107. Pain

17 3 9
                                    




Melissa

I look around at the faces of the people I've come to call my family, knowing the seconds we have left are numbered. As Alex pinches a purple wire with her fingers, her pocket knife getting closer- my stomach churns.

The chances of it actually being the right one is one in twenty something. I weigh my odds. While none of them are good.... I'm so much more likely to survive a fall from a few hundred feet than an explosion less than fifty away from where I'm sitting.

I think about grabbing one of them and pulling them out with me- but there is truly no time. My back presses against the hard metal casing, and my left elbow nudges the opening latch- which requires a few hundred pounds of pressure from the inside to open while in air.

Without thinking, I slam my elbow into it as hard as I can. There's a sickening crunch I don't feel, adrenaline coursing through me so fast I don't have a chance to- and then weightlessness.

My brain goes into an even stronger survival mode. Why did I do this? Fuck what was I thinking-

I see the underside of the plane for just a few seconds, falling so fast I'm almost a hundred feet away when the bomb goes off. I feel a short-lived twinge of grief- then a calmness washes over me as my brain fights the emotional part of itself.

The wind created is so strong it accelerates my fall.

Pieces of metal and glass fly everywhere while the flammable materials and parts send black smoke into the sky before they've even hit the ground. I try not to think about the people trapped inside.

  I begin to close my eyes- but a large piece of glass lodges itself in one of them. Still, I feel nothing.

  Something hits my fingers. Right now, it feels like a simple tap- though I know it's probably much worse. I avoid looking at any part of myself, with the intention of just-

  Any train of thought is knocked out of existence when I hit a lake back first. I was wrong.

Everything happens in less than a second.

  Adrenaline only covers so much- and it doesn't prevent you from hearing your injuries. I'm lucky enough to not feel mental pain- for now at least.

  Something in my left shoulder snaps.

  My ankle twists around at an angle none ever should.

  I can almost feel the bruises forming, growing darker by each millisecond.

  The plane finally hits the ground right beside the lake and sends a strong wave through it that pushes me to the bottom. I feel a pop near my tailbone.

My head hits a rock- somehow avoiding unconsciousness, and another slices the skin from my ankle to knee.

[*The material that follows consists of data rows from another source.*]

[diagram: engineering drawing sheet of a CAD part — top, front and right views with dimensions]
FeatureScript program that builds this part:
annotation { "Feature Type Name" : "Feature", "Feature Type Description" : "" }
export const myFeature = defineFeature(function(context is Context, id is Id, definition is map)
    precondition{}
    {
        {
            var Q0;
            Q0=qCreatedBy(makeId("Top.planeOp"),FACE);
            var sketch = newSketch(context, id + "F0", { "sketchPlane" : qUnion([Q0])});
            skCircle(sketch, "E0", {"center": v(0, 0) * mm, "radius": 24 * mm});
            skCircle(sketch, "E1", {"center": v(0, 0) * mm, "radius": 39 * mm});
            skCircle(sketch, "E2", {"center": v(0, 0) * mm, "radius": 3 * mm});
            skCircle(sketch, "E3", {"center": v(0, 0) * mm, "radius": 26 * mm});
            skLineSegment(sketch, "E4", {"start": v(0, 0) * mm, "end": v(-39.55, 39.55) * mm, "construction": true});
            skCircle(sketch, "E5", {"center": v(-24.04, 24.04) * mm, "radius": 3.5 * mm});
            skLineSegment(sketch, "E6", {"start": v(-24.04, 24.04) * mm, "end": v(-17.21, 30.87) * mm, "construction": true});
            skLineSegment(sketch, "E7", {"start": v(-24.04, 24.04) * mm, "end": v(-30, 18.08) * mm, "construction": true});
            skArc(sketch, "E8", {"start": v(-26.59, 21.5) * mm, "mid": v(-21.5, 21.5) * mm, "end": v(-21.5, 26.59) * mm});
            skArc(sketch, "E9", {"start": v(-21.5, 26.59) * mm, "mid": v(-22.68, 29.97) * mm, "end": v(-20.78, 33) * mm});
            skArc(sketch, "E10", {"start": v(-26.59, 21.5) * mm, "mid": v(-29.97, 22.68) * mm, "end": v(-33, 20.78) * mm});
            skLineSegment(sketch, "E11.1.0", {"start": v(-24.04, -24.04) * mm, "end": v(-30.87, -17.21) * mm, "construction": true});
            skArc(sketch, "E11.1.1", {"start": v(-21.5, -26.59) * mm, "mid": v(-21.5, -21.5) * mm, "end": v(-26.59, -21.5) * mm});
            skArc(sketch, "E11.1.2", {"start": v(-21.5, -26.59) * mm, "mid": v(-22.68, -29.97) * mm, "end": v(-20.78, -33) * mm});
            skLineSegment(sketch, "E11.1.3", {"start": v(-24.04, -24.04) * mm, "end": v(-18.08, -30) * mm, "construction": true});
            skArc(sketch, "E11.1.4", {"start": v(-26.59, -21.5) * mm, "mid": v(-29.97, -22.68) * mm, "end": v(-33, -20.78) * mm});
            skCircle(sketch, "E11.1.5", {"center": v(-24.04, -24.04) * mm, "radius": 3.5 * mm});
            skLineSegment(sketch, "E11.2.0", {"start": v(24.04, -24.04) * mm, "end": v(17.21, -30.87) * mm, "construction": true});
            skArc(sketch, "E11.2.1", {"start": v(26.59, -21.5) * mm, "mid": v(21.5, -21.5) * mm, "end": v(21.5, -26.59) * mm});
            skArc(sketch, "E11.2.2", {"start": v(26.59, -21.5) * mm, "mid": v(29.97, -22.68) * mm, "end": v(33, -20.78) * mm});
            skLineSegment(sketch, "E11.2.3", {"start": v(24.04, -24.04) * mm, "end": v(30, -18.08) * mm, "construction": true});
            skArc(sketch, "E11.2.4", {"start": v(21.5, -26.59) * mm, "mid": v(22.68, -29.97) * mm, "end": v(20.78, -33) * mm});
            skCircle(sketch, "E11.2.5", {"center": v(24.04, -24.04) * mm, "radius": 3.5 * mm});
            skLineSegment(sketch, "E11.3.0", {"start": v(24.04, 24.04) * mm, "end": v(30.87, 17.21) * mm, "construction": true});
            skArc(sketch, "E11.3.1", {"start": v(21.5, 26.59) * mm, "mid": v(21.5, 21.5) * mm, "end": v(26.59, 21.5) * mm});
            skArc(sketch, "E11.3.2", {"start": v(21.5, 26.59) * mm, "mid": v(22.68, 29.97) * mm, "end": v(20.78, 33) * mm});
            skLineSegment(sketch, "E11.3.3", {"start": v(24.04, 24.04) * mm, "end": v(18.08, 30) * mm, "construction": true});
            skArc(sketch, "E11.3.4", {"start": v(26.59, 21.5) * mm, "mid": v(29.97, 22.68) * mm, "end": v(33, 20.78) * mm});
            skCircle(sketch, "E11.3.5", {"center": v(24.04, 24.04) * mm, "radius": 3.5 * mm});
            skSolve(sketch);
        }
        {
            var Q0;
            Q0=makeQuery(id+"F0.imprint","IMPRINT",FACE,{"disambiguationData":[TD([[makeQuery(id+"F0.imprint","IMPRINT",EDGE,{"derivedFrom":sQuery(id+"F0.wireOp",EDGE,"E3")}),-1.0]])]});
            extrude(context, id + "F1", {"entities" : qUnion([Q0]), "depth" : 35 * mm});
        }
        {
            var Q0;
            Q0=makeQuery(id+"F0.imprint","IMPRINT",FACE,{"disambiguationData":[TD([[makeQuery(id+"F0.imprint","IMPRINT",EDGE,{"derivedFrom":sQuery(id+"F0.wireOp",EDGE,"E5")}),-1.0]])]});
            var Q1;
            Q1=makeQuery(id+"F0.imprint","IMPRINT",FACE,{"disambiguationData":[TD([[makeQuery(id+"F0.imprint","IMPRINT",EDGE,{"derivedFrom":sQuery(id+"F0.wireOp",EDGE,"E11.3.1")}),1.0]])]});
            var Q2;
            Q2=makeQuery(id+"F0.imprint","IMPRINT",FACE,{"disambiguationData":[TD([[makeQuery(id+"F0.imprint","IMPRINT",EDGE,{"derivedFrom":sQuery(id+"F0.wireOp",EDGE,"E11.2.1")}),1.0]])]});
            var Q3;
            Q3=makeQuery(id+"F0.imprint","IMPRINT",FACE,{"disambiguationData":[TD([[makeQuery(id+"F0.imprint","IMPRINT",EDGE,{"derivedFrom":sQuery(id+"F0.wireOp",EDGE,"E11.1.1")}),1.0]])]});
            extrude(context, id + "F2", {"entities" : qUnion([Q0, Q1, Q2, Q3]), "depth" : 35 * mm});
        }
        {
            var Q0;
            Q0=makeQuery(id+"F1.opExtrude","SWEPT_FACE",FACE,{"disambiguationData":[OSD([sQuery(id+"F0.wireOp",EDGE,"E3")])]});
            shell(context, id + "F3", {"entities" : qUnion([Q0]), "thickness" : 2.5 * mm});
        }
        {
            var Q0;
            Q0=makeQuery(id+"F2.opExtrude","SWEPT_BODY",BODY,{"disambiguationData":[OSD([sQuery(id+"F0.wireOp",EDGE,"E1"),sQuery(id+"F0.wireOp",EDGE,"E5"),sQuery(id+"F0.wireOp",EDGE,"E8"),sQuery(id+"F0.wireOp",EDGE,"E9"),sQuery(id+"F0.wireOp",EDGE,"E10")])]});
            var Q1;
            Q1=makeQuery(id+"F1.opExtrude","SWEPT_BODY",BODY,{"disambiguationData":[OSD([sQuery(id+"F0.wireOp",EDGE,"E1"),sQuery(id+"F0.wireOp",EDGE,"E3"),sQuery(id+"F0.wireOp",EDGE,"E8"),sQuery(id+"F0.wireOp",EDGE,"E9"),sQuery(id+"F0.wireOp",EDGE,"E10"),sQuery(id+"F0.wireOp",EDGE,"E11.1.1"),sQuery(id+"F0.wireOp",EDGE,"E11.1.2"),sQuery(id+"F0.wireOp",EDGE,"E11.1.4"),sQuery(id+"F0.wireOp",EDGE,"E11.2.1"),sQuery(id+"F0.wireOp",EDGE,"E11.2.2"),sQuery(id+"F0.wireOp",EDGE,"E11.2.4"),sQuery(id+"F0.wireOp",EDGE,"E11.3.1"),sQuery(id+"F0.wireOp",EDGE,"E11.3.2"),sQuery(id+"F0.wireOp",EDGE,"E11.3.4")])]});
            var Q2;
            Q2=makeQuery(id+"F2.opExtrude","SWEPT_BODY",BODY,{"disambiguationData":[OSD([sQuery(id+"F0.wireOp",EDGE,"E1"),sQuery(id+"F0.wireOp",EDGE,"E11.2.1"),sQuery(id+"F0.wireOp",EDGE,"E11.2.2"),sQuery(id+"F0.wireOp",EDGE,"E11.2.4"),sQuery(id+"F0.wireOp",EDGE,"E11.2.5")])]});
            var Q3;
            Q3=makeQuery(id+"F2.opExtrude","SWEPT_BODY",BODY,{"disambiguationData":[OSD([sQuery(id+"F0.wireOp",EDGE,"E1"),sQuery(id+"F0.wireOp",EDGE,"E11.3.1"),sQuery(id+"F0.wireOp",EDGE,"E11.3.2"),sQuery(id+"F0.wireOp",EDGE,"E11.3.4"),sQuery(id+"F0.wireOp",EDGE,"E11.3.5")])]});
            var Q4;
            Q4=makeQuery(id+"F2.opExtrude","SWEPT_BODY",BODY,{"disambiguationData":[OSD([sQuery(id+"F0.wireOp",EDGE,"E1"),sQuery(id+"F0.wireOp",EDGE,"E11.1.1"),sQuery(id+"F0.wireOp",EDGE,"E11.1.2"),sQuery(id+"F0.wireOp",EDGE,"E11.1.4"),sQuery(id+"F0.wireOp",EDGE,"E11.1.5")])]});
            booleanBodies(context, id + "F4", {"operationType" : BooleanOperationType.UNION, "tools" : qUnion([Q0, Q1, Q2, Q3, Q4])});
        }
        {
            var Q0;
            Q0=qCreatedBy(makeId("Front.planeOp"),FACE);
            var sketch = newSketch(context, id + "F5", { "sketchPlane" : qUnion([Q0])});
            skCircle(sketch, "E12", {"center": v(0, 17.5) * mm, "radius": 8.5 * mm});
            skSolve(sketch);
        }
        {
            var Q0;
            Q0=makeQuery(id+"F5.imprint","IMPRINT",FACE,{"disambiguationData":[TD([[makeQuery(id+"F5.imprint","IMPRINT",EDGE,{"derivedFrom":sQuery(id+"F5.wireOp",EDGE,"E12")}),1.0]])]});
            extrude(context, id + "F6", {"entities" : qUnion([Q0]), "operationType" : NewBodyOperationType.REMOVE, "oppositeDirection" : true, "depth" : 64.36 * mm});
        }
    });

  Red seeps from me, dying the water.

  I try not to think about the internal bleeding caused by just hitting it.

  My lungs burn.

  My eyes widen as I realize something: I'm still alive.

  I stare through the water, mesmerized by the tall flames peeking over the lake's edge. A sense of peace washes over me. Maybe this isn't such a bad way to go in the grand scheme of things. I mean it has to be better than dying at ninety from some form of cancer.....

Burning.

  Flames lick my lungs- the first things I've felt fully.  The muscles in my nose and upper chest involuntarily contract- trying to force me to take in oxygen. When they're met with water the flames burn more, spreading through my torso.